I also think this day is important to celebrate the culture. Since the time I was old enough to start forming coherent sentences in the English language, my Lakota UNCI (my grandmother) took every opportunity she could to teach me some basics of the Lakota language. I always looked forward to her reading me another IKTOMI (the trickster) story, or putting a heavy amount of ASANPI (milk) into my WAKALYAPI (coffee) so I could drink it with her. My most favorite memory is learning to count to ten. WANJI (1), NUMPA (2), YAMNI (3), TOPA (4) ZAPTA (5), SAKPE (6), SAKOWIN (7), SAGLOGA (8), NAPCIYUNKA (9), WIKCEMNA (10). I’m grateful that more than two decades later I still haven’t forgotten this beautiful language. While I may not speak the language fluently, pieces of the Lakota culture were instilled into me at a young age and I share these words with my friends any chance I get.

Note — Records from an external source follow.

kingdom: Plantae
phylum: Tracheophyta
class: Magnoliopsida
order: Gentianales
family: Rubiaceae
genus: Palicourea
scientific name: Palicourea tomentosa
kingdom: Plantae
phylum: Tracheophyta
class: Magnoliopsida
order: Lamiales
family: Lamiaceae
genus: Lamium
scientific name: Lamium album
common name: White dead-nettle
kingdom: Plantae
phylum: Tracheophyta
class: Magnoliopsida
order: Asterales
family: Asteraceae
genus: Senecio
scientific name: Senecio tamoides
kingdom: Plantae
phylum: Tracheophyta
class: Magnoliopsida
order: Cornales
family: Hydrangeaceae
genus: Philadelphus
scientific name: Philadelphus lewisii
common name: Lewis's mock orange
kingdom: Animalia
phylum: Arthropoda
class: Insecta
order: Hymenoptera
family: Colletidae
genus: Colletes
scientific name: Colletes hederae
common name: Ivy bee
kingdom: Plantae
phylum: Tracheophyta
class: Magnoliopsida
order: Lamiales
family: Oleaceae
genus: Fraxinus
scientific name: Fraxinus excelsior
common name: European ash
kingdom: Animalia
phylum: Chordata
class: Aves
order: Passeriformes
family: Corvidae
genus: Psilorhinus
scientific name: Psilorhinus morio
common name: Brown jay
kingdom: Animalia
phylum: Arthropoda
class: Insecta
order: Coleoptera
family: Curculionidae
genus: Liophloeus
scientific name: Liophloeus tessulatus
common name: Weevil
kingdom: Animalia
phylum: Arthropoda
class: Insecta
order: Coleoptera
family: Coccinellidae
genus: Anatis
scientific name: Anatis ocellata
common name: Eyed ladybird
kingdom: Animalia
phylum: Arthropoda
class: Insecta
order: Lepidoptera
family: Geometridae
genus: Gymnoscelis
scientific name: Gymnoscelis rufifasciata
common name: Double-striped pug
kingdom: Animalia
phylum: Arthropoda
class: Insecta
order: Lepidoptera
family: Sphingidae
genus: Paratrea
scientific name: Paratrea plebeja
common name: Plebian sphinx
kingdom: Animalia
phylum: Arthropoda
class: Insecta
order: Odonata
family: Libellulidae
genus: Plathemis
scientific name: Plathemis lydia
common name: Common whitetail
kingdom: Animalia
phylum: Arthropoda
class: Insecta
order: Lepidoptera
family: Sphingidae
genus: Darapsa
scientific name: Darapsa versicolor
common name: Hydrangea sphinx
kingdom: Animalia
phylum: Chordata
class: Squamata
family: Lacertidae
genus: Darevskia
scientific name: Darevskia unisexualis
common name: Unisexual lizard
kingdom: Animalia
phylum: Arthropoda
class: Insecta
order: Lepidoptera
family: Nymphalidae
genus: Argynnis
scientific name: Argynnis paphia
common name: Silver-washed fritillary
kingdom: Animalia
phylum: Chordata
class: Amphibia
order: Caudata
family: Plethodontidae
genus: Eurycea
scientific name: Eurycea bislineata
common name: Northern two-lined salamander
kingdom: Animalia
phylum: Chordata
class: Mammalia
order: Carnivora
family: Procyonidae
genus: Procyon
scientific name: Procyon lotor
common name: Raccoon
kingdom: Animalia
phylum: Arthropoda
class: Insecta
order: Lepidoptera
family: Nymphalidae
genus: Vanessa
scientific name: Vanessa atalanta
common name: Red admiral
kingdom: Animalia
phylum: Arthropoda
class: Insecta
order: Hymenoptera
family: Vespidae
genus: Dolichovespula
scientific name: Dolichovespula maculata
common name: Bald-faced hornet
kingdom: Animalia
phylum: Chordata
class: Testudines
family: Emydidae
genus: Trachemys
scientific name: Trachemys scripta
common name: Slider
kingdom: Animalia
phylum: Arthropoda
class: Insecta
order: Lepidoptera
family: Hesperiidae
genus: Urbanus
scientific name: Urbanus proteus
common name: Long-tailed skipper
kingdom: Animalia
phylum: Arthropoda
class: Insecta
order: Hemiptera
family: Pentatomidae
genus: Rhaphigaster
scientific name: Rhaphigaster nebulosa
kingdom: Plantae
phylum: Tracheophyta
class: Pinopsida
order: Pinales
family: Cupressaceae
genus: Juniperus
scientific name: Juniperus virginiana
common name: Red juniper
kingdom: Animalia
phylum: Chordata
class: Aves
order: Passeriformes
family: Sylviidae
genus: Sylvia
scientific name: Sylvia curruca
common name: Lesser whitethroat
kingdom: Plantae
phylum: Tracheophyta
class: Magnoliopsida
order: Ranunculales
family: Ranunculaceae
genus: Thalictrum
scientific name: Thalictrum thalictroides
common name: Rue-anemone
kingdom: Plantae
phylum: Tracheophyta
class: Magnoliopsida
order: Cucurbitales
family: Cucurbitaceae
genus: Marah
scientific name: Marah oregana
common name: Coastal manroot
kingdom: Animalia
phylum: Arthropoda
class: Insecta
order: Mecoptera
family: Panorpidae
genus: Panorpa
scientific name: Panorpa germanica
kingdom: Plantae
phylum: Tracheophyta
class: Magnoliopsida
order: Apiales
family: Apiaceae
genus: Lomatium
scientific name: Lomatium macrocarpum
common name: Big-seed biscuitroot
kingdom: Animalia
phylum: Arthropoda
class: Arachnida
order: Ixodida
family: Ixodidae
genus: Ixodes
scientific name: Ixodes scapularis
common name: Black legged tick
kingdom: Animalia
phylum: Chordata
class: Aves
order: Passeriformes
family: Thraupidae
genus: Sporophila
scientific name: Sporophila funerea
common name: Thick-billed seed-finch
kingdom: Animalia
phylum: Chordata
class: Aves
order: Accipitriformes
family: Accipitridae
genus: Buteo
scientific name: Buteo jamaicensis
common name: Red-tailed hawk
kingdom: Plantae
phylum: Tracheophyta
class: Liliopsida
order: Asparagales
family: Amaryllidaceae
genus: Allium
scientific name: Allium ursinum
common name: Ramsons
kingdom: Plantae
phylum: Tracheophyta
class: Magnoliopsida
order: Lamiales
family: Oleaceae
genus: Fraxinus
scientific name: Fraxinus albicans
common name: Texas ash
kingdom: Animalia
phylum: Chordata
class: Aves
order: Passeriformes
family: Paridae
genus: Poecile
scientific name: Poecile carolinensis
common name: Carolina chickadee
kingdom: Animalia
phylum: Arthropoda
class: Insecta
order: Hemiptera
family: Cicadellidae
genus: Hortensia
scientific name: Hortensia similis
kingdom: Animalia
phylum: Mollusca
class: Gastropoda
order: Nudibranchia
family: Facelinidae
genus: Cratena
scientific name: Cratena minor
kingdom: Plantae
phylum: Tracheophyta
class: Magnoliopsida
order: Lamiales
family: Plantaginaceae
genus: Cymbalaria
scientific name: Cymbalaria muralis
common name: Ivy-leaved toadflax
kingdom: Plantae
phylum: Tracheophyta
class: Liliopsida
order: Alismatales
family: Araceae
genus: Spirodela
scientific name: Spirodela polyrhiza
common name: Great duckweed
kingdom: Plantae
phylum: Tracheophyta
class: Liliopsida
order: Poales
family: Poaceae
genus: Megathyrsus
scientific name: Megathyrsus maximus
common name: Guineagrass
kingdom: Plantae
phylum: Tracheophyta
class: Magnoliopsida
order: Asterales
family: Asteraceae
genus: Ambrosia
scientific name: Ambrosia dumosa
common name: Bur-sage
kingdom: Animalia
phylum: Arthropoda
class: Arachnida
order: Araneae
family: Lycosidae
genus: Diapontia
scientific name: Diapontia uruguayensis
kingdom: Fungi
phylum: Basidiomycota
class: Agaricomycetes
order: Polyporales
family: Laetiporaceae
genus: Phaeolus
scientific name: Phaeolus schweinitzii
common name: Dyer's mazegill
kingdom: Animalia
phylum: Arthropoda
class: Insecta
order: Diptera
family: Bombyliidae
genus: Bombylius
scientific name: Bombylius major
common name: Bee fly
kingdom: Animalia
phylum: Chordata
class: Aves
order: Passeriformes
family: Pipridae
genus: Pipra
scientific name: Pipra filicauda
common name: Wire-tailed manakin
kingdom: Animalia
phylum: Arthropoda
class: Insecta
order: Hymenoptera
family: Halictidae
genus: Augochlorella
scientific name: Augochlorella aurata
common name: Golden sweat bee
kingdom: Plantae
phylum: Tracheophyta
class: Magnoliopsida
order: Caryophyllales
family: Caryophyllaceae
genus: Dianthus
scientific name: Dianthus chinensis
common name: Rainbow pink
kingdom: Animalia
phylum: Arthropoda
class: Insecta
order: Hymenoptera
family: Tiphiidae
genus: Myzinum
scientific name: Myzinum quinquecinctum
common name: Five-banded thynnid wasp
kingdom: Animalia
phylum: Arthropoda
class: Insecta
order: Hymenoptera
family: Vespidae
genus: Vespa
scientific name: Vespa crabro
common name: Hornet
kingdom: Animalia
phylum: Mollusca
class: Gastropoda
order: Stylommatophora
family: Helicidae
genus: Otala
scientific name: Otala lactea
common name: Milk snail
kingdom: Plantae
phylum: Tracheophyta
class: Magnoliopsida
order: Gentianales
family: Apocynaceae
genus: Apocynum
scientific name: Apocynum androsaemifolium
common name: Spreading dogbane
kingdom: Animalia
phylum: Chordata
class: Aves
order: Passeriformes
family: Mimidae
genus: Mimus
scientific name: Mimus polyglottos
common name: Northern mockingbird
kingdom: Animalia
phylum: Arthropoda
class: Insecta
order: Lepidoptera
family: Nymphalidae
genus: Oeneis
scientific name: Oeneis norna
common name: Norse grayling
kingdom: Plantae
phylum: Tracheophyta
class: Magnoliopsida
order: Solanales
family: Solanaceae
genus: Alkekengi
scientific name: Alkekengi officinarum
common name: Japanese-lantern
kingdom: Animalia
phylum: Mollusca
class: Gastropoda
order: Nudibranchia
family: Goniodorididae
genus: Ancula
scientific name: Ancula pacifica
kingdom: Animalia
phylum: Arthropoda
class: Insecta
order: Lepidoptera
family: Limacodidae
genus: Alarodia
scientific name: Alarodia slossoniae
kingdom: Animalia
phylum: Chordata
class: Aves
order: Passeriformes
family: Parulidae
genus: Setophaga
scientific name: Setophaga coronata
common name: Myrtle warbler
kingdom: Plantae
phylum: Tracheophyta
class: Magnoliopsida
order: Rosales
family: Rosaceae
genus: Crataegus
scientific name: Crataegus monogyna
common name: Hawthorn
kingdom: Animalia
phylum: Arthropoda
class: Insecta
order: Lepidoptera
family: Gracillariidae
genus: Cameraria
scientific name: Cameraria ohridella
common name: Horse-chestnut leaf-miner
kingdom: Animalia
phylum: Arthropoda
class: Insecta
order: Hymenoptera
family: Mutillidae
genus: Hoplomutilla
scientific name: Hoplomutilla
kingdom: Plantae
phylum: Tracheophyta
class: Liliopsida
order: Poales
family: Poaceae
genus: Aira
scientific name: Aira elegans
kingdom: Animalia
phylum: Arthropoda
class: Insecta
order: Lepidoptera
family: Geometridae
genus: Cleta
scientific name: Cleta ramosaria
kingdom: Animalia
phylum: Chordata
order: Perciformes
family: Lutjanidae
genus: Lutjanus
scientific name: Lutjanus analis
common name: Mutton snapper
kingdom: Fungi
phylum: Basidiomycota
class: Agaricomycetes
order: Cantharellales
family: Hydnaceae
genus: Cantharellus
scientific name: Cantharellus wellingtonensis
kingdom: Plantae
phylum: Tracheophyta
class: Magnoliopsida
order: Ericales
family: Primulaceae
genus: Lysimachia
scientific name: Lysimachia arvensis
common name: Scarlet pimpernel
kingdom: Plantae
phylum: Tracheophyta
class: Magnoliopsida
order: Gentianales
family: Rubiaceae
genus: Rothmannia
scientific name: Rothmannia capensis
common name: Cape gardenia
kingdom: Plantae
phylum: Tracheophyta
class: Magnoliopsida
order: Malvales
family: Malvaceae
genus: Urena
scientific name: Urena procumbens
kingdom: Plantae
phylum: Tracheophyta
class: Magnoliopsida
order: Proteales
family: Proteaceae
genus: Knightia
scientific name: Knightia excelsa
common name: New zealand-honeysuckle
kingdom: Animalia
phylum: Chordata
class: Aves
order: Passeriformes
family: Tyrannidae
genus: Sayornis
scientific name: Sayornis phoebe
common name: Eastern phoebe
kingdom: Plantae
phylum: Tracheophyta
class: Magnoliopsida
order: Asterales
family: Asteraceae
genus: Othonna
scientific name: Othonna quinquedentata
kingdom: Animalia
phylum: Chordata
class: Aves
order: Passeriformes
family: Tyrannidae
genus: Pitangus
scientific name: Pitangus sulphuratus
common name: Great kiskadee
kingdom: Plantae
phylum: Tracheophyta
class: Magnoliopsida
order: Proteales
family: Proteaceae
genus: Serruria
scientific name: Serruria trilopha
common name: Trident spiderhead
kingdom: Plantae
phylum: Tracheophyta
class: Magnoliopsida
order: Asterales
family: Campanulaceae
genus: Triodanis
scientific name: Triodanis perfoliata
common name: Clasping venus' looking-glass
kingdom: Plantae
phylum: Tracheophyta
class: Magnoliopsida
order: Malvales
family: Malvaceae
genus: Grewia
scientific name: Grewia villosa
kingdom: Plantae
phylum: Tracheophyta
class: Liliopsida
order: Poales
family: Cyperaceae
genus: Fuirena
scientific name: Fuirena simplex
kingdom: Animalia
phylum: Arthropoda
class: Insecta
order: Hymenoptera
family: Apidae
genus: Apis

Fast forward a few years to when UNCI again guided me to my naming ceremony. Her brother—who in the traditional western culture is my great uncle, but in the Lakota culture is LALA (my grandpa)–bestowed upon me my Lakota name. In a traditional Lakota naming ceremony, I, along with my close relatives participated in an INIPI (sweat ceremony) for prayer and purification. After that, LALA led us in Lakota prayer where he gave me my name: WAMBLI TOKA NAJIN, which translates to Eagle who Stands First. My name is given spiritually with purpose, and I carry it with great pride. My family and friends who attended the ceremony then shared a traditional meal of TANIGA, (gut soup) and WASNA (dried mixed up meat). I consider my TIOSPAYE (extended family) to be very lucky to have LALA carry on these important Lakota traditions and share them with our THIWAHE (family). Each of my four siblings and my dad all have Lakota names given to us through sacred ceremony.
I’m proud to share these stories and hope they provide a deeper understanding of the Native American culture that exists all around us, here on the plains of South Dakota. Instead of just enjoying the day off—I encourage you to take a moment on Native Americans’ Day to learn something new about the culture or to reach out to a friend who may have a story of their own.